▶ **DATA**
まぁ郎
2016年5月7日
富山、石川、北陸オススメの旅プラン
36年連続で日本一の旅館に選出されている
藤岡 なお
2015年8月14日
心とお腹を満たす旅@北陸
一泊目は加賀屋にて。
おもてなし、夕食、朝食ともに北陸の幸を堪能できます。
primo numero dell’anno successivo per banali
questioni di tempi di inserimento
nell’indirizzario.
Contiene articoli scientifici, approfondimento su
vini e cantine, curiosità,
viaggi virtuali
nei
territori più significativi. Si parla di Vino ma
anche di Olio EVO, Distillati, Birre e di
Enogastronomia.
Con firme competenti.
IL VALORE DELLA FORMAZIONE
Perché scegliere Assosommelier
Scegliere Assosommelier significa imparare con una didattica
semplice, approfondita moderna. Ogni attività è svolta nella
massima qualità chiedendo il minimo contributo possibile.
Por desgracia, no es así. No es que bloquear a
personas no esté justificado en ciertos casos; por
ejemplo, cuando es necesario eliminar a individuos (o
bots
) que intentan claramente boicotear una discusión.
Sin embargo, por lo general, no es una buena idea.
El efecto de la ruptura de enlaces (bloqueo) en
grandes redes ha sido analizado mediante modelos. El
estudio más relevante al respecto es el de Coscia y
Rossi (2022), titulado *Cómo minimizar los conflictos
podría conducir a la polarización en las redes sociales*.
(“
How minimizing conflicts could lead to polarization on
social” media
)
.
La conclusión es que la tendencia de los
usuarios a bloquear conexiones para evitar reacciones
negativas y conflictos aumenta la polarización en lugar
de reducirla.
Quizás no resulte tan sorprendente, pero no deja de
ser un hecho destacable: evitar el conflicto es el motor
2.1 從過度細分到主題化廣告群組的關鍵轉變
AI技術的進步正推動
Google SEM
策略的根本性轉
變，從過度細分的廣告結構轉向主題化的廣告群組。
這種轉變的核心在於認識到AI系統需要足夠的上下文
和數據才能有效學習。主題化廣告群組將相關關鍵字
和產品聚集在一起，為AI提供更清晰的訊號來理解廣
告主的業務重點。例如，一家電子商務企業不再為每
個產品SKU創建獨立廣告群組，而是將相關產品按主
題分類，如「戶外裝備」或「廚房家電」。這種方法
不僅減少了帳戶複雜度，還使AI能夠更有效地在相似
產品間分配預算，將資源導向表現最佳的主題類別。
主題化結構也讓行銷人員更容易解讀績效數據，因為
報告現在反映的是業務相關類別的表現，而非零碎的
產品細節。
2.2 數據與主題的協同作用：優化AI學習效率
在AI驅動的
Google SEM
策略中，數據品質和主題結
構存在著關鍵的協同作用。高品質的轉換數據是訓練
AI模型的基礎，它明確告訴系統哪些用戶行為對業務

▶ **DIRECTIONS**
If a line of the data holds the string "redes", list it.

▶ **SOLUTION**
grandes redes ha sido analizado mediante modelos. El
podría conducir a la polarización en las redes sociales*.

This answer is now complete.